D: What is the economic situation of workers in Iraq today?
F: The large number unemployed forces people to work under very bad conditions, and for very low wages. For example, agricultural workers are paid less than 100,000 Iraqi dinars a month. That's about $70. The cost of fuel has increased very rapidly, and makes transportation very difficult. The conditions are very dangerous. Outside of Baghdad, workers in the other governates can only get jobs through political parties, especially those in the government. And they require workers to join their party. Before the election, some parties told people that if they voted for them, they'd give people jobs.
The large number of unemployed makes workers afraid to lose their jobs. Our workers struck a chemical plant in Baghdad. The administration, with another so-called union, threatened their jobs, and even threatened to arrest them. So the people abandoned their demands for higher wages and better conditions. In the State Leather Industry Factory, workers only make $100-150 a month. They do dangerous work, and some lose their fingers on sharp instruments, and are denied any compensation. It is a state-owned company, so the administration threatened to arrest workers, saying they had no right to organize a union. Buit the workers organized two strikes in January in spite of that.
In the villages, people work for $1 a day. On construction sites in Nasariya, 100 miles south of Baghdad, they get 6000 dinars, or $4-4.50 a day, in very bad conditions. They work seven days a week. When we called for one day of rest, the administration refused. "We need to finish the building," they said. And we found out that this building is for soldiers, so people were in danger of being killed at any moment by the armed groups. Four explosions took place while they were working. The workers were attacked because they were working on a building for the US Army. The gangs placed bombs on the site, and the Italians discovered three of them. But one exploded. Even there, the companies try to stop people from joining unions by threatening to fire them.
D: Has the economic situation gotten better over the past year?

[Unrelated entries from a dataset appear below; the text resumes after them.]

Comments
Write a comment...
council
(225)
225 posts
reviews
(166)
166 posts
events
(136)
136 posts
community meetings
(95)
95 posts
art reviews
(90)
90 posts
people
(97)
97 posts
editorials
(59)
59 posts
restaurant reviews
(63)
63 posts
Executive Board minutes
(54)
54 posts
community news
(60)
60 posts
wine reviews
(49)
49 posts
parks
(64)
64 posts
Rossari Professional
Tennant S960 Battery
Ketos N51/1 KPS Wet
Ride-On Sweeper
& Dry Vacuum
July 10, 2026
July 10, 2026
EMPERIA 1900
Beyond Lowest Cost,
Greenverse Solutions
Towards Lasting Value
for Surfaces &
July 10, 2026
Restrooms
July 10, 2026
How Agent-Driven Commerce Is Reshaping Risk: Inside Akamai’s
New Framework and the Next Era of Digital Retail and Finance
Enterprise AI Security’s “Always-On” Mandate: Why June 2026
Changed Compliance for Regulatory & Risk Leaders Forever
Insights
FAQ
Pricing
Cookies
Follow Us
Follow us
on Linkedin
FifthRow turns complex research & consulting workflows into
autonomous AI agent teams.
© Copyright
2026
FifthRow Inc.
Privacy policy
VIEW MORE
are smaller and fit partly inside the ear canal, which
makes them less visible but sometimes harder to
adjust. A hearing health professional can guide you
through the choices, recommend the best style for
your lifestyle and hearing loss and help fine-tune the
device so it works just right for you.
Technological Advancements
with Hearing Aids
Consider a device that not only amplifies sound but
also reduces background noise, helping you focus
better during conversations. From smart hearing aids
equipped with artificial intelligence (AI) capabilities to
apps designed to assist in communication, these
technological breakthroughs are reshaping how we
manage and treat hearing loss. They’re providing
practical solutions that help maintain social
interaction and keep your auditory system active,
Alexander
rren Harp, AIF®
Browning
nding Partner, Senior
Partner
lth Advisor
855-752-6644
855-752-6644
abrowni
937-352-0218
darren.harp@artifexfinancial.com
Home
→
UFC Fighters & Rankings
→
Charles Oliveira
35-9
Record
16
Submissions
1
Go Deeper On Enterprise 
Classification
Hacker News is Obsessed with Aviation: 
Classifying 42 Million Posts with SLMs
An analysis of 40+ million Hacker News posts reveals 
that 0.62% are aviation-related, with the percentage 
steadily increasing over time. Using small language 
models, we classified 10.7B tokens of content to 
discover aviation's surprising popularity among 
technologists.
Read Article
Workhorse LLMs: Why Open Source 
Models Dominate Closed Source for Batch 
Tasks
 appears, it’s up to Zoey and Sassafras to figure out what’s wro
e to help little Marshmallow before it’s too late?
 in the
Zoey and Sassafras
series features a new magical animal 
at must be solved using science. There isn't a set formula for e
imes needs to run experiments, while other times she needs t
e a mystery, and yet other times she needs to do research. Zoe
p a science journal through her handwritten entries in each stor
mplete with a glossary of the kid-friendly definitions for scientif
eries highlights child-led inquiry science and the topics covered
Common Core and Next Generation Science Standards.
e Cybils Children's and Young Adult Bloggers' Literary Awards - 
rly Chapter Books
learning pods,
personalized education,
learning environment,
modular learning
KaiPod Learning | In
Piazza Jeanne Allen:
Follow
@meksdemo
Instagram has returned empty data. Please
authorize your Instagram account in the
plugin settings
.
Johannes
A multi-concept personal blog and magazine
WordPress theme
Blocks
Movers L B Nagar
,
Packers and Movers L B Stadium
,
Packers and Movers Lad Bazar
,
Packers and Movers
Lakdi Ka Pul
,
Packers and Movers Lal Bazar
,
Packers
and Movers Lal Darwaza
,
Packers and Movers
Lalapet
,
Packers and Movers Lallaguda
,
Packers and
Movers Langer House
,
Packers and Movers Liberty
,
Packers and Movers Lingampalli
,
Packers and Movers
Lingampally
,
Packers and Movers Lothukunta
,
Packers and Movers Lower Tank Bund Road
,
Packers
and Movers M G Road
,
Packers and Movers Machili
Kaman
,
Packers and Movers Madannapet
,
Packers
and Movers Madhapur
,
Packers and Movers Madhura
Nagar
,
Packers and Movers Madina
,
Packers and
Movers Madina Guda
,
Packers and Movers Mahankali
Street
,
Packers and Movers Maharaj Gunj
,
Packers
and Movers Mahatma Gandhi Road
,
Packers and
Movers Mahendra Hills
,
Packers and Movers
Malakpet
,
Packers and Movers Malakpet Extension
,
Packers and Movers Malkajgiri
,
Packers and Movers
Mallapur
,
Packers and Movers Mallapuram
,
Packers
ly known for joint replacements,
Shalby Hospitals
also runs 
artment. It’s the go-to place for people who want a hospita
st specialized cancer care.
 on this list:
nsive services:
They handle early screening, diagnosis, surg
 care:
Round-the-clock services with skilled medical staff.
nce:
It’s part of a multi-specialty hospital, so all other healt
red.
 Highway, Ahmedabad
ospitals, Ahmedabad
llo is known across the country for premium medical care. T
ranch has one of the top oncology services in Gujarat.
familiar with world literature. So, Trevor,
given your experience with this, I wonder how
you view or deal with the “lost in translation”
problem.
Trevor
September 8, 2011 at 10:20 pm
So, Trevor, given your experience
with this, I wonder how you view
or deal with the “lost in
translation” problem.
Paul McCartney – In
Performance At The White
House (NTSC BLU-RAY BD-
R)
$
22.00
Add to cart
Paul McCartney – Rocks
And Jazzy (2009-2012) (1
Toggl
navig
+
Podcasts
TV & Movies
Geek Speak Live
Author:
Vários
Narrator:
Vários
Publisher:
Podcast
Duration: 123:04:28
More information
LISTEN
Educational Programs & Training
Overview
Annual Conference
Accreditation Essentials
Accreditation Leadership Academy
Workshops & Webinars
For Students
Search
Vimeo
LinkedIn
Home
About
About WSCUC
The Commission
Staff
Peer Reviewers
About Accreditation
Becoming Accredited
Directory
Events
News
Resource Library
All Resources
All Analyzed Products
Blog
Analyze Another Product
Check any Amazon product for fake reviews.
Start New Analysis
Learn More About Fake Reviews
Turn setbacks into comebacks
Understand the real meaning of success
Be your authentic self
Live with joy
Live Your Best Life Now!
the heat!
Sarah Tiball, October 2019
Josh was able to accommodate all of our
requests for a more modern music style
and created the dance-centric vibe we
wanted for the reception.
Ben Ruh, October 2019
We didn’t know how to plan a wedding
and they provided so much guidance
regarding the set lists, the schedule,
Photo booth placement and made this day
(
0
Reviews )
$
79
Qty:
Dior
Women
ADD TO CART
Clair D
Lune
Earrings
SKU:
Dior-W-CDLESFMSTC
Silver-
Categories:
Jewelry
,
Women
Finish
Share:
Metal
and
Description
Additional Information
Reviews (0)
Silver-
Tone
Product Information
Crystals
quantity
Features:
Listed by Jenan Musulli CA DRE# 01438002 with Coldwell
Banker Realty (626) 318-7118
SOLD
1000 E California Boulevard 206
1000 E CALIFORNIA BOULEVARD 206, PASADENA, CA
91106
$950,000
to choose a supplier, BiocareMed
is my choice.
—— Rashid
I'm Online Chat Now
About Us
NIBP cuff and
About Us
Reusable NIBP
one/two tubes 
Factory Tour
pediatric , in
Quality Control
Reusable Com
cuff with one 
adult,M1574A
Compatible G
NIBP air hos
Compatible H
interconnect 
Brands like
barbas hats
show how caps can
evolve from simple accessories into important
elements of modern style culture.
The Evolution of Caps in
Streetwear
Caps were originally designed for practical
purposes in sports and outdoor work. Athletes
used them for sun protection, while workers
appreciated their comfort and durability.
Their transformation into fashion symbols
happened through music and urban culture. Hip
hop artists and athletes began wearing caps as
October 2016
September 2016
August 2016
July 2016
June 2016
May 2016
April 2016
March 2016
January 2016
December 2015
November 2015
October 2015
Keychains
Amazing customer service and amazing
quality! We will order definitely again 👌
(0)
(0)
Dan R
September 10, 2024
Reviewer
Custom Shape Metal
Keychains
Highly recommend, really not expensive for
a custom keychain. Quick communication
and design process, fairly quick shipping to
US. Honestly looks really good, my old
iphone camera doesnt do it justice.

F: The prices have gone up very rapidly. Kerosene rose so much that a worker can't buy it. Transport also increased a lot, because the price of fuel went up. Vegetables and food went up because transport went up, and because it's dangerous and expensive to transport it goods. All of this puts a lot of pressure on the wages of the workers.
Q: How was your union formed?
F: Our union came out of the Union of Unemployed of Iraq. We had an 18-day demonstration at the start of the occupation, for unemployment insurance or jobs. Workers started to organize themselves on their own. They were very courageous.
Our organization was founded in the electricity, textile railway, and services industries. The main problem has been how to struggle against the old administration in the factories, and to raise the wages. Our focus from the beginning has been on the daily life issues. We've held a lot of seminars, and prepared our own proposal for the labor coude. The tried to get the Minister of Labor to accept it, but the government already had its own agenda.
People are beginning to see the trade union movement as one made up of workers themselves, not related to the authorities. We have a weak trade union tradition among workers now, because workers see unions as part of the government. The authorities compound this problem by intervening in the trade union movement, with legislation that gives support to one organization and not others. Trade unions are being used by political parties to play a role in Iraq.